The study of the mechanism of the physiological effect of oxytocin on the renal function was performed on non-anesthetized animals, under standard conditions in relation to the state of the renal function. A physiological paradox was revealed: the antidiuretic renal response (increased reabsorption of solute-free water) at a stable glomerular filtration (constant creatinine clearance) was combined with an increase in diuresis in response to the oxytocin injection. The physiological mechanism of this effect of oxytocin in rats can be explained as follows. Oxytocin stimulates OT receptors in the cells of the proximal nephron segment. This decreases the proximal fluid reabsorption and is confirmed by an increase in lithium clearance. This is accompanied by an increase in the inflow of fluid into the distal segment of the nephron, in which oxytocin at the dose used stimulates V1a receptors. Blockade of these receptors by a selective V1a receptor antagonist eliminates the natriuretic effect of oxytocin [9]. As a result, the reabsorption of ions in the thick ascending part of the Henle loop decreases, which is accompanied by an increase in the excretion of osmotically active substances, in saluresis and diuresis, and, simultaneously, in the reabsorption of solute-free water (Table 1). The first two effects depend on the injected oxytocin, and the last effect is determined by the high level of endogenous vasopressin, because the experiment was performed on the standard animals from the vivarium, in which the level of the endogenous hormone in blood and, accordingly, in the urine, was significant (Table 1).

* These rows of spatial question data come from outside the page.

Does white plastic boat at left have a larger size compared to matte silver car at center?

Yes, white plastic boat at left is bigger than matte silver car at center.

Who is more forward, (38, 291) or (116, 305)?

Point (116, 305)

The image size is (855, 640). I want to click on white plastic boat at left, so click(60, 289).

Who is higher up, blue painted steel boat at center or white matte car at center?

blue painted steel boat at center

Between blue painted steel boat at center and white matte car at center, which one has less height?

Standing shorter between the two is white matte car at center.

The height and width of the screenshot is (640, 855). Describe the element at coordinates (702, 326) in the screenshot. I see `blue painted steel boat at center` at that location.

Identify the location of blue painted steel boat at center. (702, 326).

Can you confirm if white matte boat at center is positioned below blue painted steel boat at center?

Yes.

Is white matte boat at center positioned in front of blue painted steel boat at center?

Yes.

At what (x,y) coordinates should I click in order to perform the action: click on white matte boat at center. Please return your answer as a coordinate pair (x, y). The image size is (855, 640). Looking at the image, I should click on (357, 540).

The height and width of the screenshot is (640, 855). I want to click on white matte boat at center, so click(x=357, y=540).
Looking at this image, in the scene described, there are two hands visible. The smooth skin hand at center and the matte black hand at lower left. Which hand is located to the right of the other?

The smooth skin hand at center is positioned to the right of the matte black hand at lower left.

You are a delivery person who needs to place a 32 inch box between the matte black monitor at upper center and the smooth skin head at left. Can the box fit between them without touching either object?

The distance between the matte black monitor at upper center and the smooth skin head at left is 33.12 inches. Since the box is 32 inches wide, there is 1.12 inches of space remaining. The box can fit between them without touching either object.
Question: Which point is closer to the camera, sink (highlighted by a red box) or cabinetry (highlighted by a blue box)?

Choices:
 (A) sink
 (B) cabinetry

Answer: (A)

Thus, the mechanism of action of oxytocin on the kidney, which is associated with an increase in sodium excretion and an increase in the reabsorption of solute-free water, can be explained on the basis of the classical concepts of the effect of neurohypophysial nonapeptides on the selective types of known receptors. Stimulation of oxytocin receptors in the proximal tubule reduces fluid reabsorption, which promotes saluresis, whereas the endogenous vasopressin secretion increases the reabsorption of solute-free water in the collecting ducts of the kidney.